If you can't name the 5 basic steps of money management, I suggest you stop trading immediately, get this book with a couple of ticks worth of money you'll not be losing while your not trading. Read it a few times, set up your money management spreadsheet and may you trade with clarity previously unknown in your endeavors in the futures market.
All trading opportunities are not created equally and part of a trader's job is ferreting out the best markets to trade. The chapter on commodity selection presents four approaches to market selection, based largely on the work of J. Welles Wilder, the father of ADX (Average Directional Index Indicator) and RSI (Relative Strength Index). Here, the book is a good review of Wilder's ADX but focuses on the less-known aspect of his work: the commodity selection index. Wilder's approach uses ADX to identify futures yielding the greatest dollar-value price-moves for a given margin investment, in short, getting you in on the most appealing trades. Balsara also shows the utility of Wilder's price movement index when it is it is not possible to determine or estimate reward, thereby enhancing the analysis and return in mechanical trading systems. Sharpe ratios are also considered as a way of measuring risk-adjusted returns.
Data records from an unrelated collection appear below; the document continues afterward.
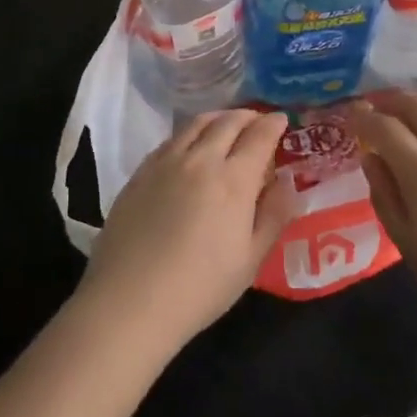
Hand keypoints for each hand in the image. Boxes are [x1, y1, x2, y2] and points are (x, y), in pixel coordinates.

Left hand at [78, 109, 298, 350]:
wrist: (129, 300)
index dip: (273, 124)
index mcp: (233, 180)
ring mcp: (166, 162)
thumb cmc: (200, 288)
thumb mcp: (251, 260)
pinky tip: (191, 146)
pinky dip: (190, 133)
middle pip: (228, 122)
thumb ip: (273, 216)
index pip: (259, 136)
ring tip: (227, 124)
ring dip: (218, 118)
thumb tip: (287, 183)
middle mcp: (200, 159)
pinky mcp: (140, 172)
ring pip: (196, 123)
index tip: (282, 120)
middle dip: (248, 116)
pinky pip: (171, 139)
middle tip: (258, 120)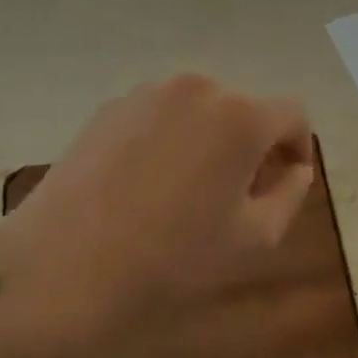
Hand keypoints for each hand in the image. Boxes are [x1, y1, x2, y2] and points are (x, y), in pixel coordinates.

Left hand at [0, 75, 315, 357]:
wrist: (60, 268)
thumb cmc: (171, 260)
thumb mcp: (254, 240)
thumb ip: (290, 194)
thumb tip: (293, 168)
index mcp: (241, 115)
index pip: (293, 114)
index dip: (297, 148)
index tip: (284, 185)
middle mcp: (198, 88)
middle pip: (245, 109)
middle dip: (252, 146)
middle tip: (236, 198)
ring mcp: (148, 94)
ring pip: (200, 111)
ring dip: (209, 141)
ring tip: (187, 194)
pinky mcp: (108, 108)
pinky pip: (160, 116)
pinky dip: (169, 140)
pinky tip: (145, 187)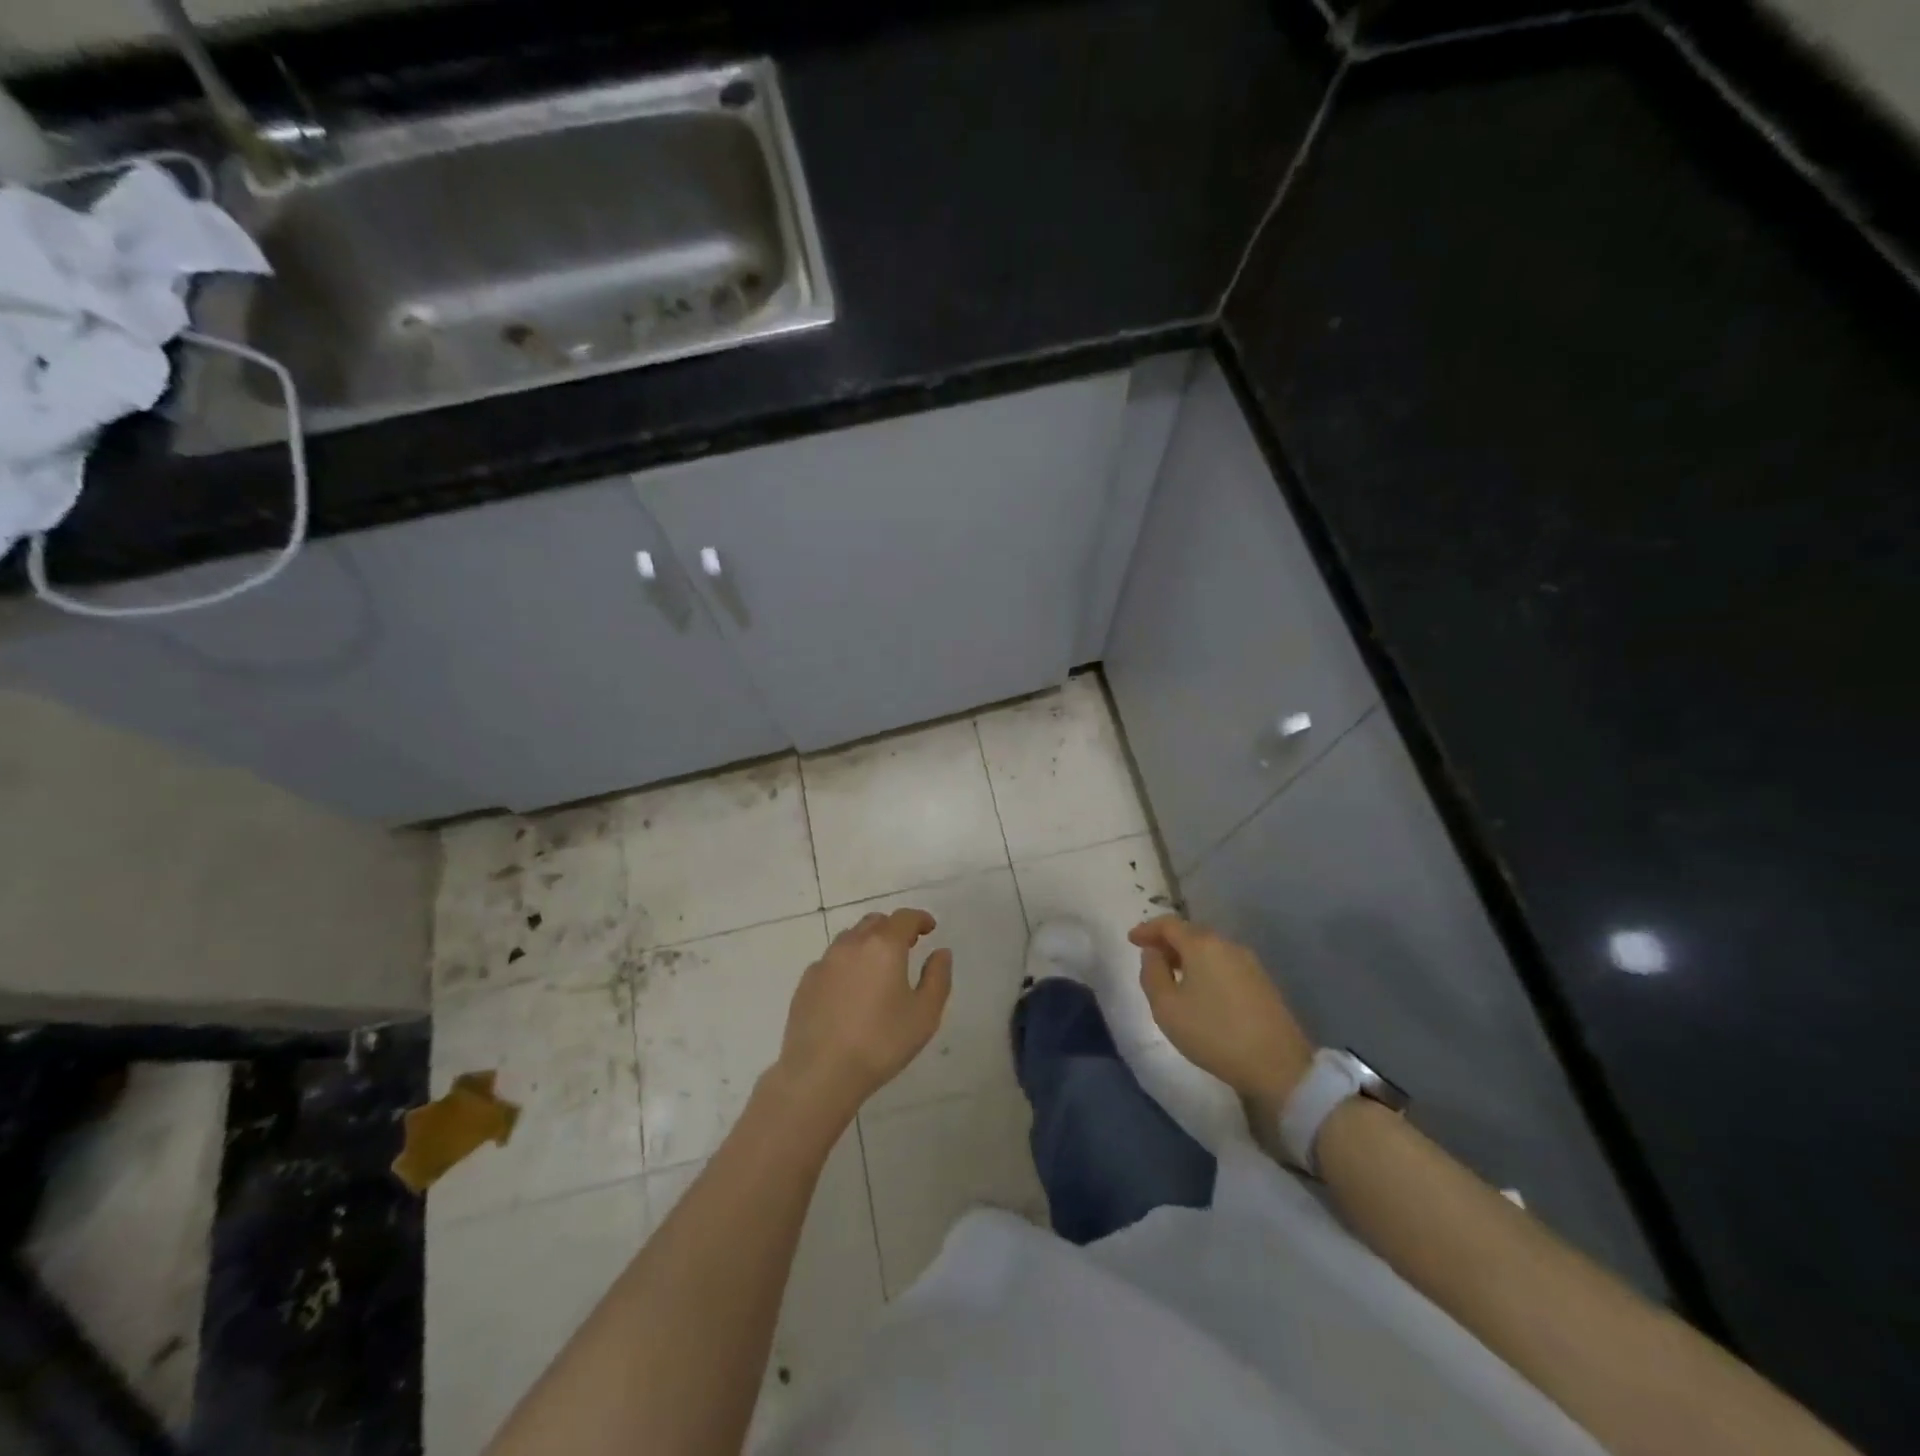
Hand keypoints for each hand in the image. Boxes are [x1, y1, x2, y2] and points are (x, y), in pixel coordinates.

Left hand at [774, 909, 952, 1123]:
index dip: (920, 919)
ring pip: (850, 938)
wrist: (820, 1072)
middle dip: (893, 928)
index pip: (905, 918)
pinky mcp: (806, 982)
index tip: (929, 928)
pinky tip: (850, 990)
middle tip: (906, 947)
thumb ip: (938, 977)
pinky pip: (831, 961)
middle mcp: (852, 945)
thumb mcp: (925, 1014)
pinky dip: (846, 964)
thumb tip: (940, 952)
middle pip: (875, 922)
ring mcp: (825, 962)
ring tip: (878, 968)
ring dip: (868, 943)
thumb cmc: (881, 1043)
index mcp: (884, 946)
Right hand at [1130, 916, 1313, 1105]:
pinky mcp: (1262, 982)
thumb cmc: (1213, 1033)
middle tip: (1150, 957)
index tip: (1132, 939)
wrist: (1277, 1065)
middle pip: (1191, 932)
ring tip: (1173, 974)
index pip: (1169, 924)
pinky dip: (1206, 967)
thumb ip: (1152, 973)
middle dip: (1168, 941)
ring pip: (1210, 948)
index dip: (1148, 929)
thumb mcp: (1167, 1007)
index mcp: (1202, 944)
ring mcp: (1249, 962)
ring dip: (1188, 955)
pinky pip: (1225, 963)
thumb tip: (1153, 953)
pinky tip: (1201, 989)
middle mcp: (1227, 944)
The text gives useful approaches to managing risk through stop-loss orders by laying out the usage of time stops, dollar-value stops and volatility stops. There is also a presentation on how to survive locked-limit markets by creating synthetic options positions, spreads or offsetting positions in the cash markets.
A studied read of this finance professor's work will help traders develop both the skill and the art of disciplined risk-taking.